--- Work request ---
Starting at the line that contains "Every image gets" and ending at the line that contains "-0.722275, 0.682570, -0.426993]]", write those records again with "lens line" swapped for "camera line" and everything else unchanged, leaving out the pictures.

--- Data in this exercise ---

☆ ☆ ☆ ☆

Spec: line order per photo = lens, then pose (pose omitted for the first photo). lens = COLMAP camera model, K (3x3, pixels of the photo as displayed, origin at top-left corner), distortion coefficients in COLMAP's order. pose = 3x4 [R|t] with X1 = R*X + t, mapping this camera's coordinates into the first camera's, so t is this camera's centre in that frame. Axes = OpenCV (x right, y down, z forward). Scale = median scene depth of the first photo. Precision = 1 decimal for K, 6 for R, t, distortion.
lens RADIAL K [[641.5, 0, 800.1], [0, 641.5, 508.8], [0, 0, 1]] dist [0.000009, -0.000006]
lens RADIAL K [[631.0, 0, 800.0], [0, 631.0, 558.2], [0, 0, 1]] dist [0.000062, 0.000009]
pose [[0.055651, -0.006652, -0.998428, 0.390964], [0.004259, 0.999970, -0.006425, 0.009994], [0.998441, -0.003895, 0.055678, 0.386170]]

☆ ☆ ☆ ☆

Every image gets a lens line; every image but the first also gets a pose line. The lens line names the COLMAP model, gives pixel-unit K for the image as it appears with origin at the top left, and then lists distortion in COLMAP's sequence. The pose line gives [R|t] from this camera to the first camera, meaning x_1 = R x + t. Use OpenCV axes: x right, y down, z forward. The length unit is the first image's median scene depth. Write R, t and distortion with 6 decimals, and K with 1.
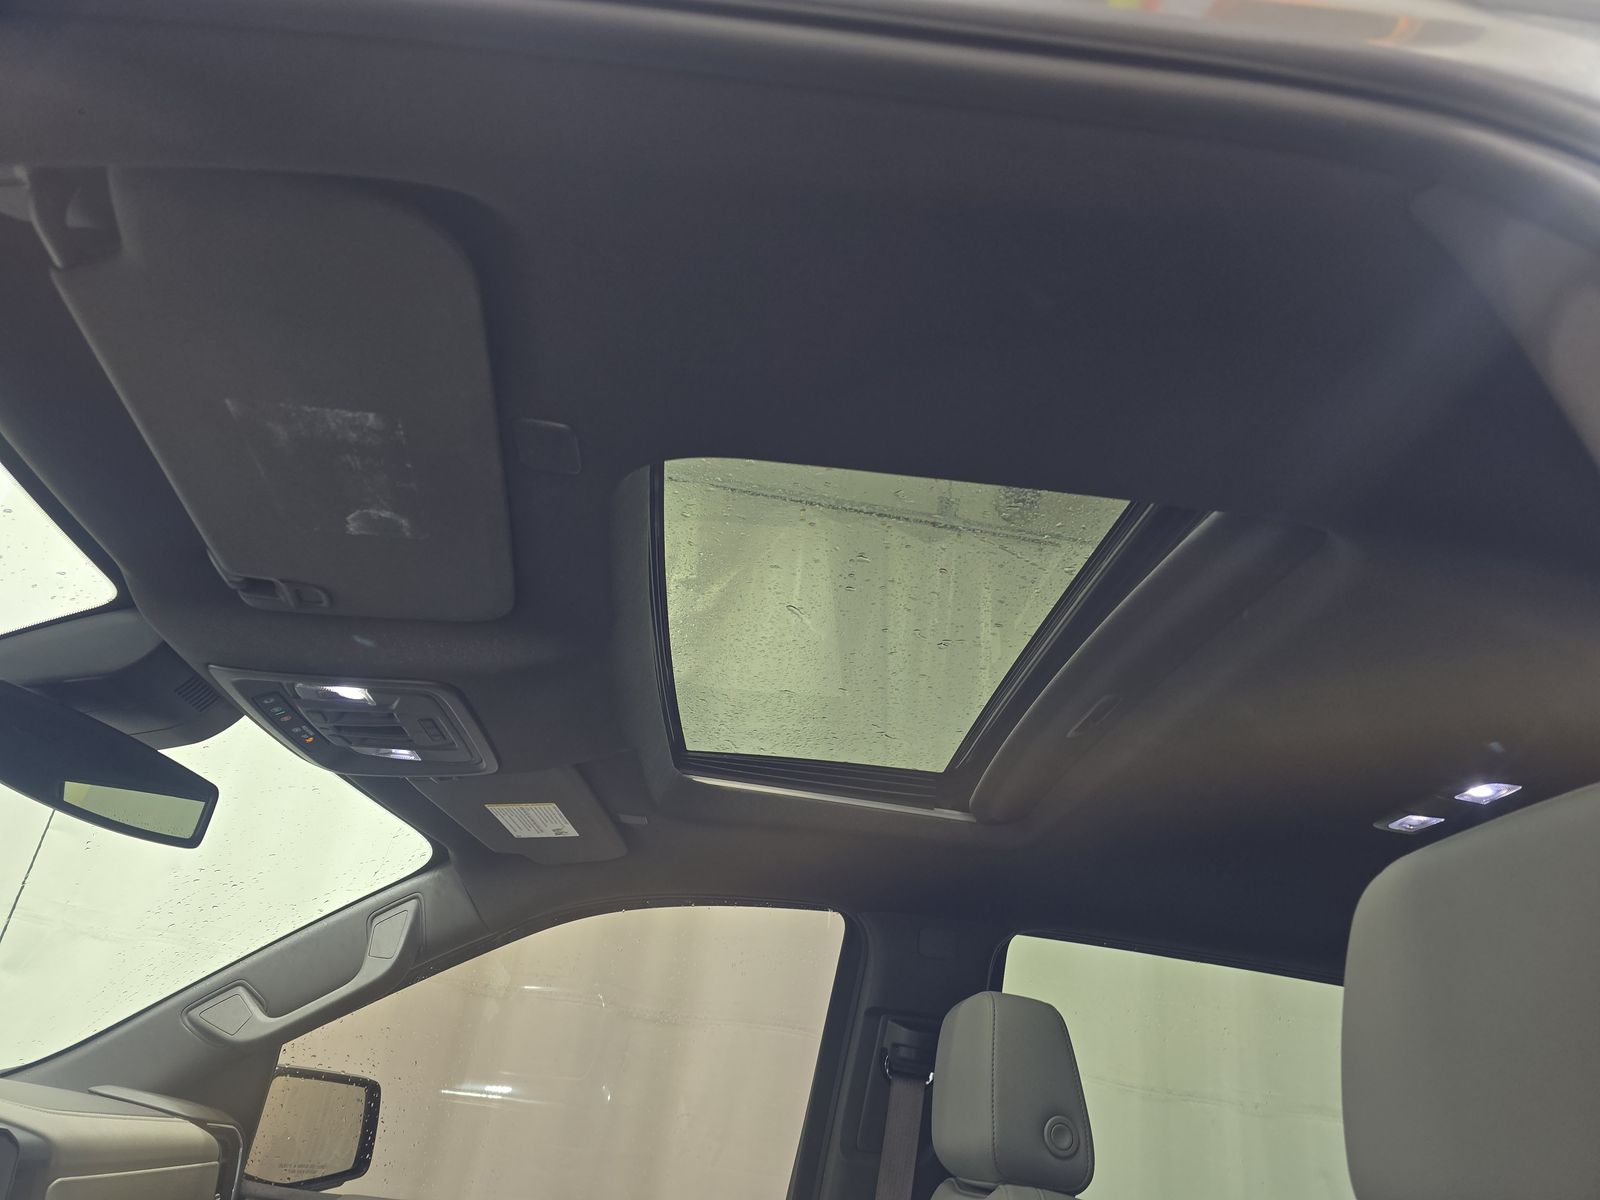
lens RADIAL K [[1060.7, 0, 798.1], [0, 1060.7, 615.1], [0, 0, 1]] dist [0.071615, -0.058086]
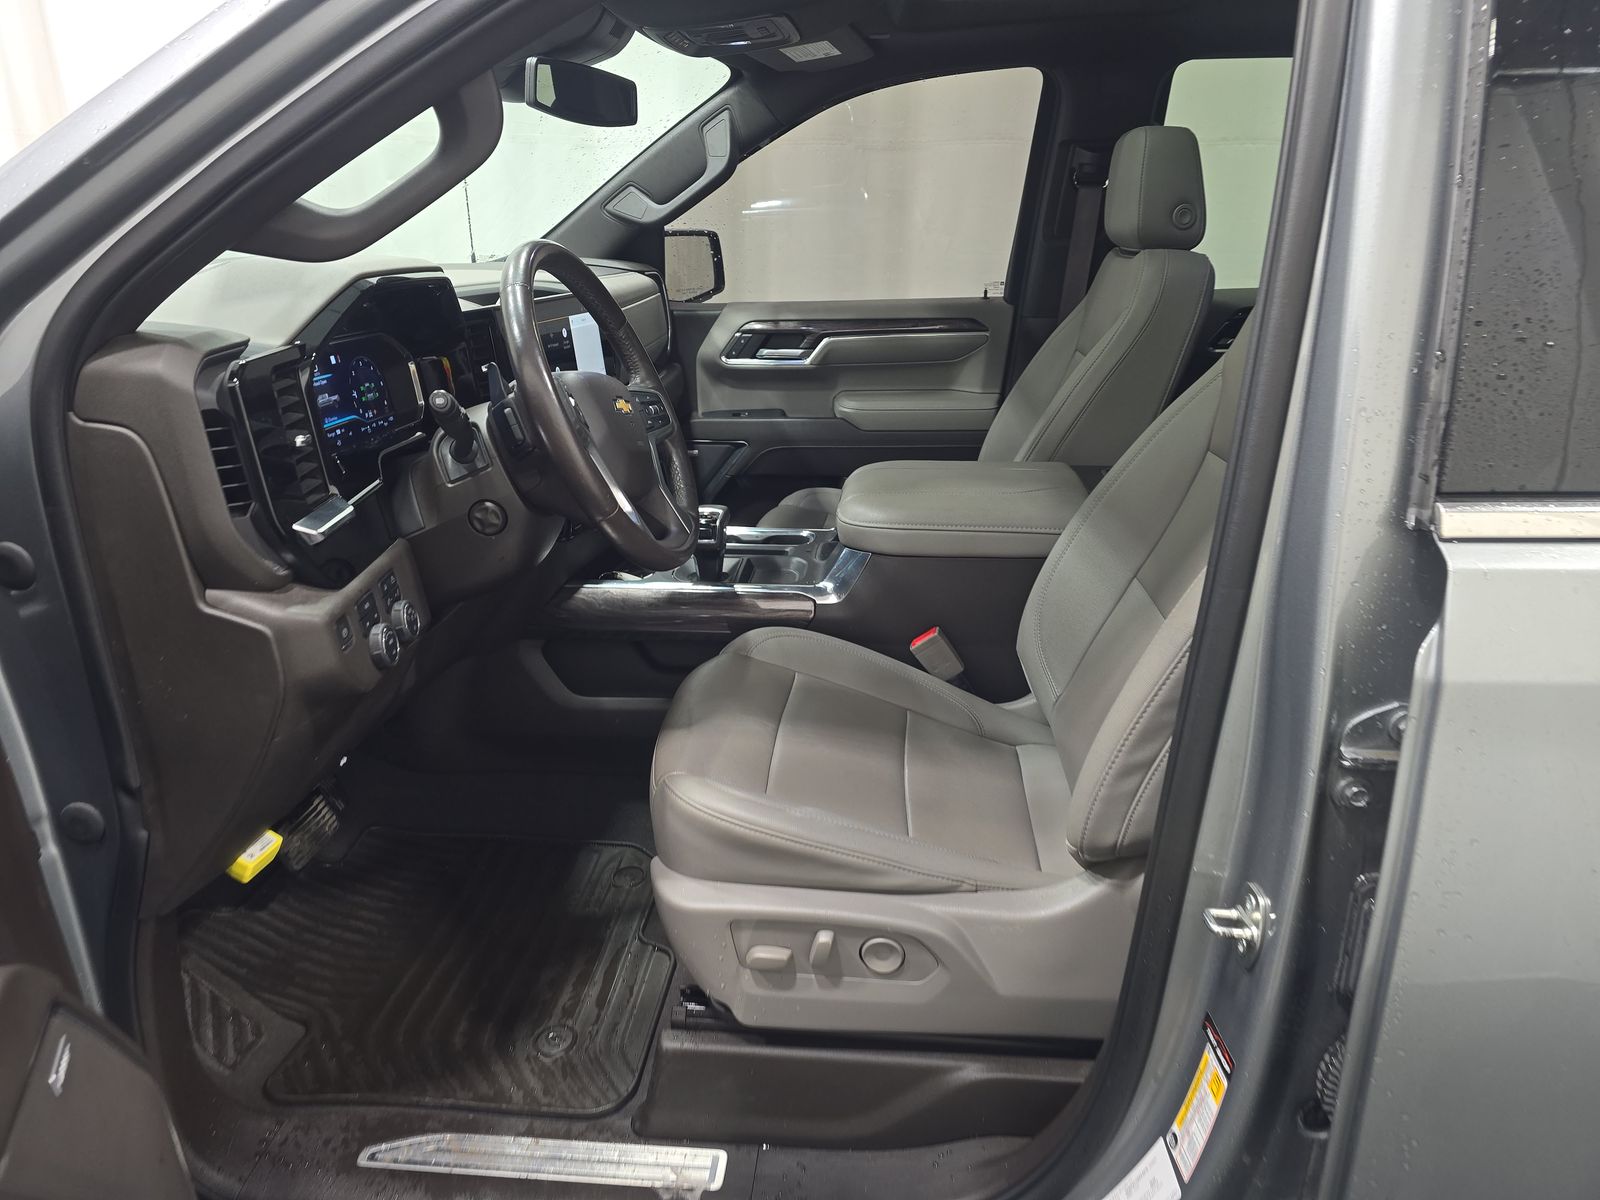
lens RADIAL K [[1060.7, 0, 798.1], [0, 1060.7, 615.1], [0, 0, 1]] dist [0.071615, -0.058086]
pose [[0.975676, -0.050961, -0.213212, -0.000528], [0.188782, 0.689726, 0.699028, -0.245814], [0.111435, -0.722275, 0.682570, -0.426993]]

☆ ☆ ☆ ☆

--- Exercise response ---
Every image gets a camera line; every image but the first also gets a pose line. The camera line names the COLMAP model, gives pixel-unit K for the image as it appears with origin at the top left, and then lists distortion in COLMAP's sequence. The pose line gives [R|t] from this camera to the first camera, meaning x_1 = R x + t. Use OpenCV axes: x right, y down, z forward. The length unit is the first image's median scene depth. Write R, t and distortion with 6 decimals, and K with 1.
lens RADIAL K [[1060.7, 0, 798.1], [0, 1060.7, 615.1], [0, 0, 1]] dist [0.071615, -0.058086]
lens RADIAL K [[1060.7, 0, 798.1], [0, 1060.7, 615.1], [0, 0, 1]] dist [0.071615, -0.058086]
pose [[0.975676, -0.050961, -0.213212, -0.000528], [0.188782, 0.689726, 0.699028, -0.245814], [0.111435, -0.722275, 0.682570, -0.426993]]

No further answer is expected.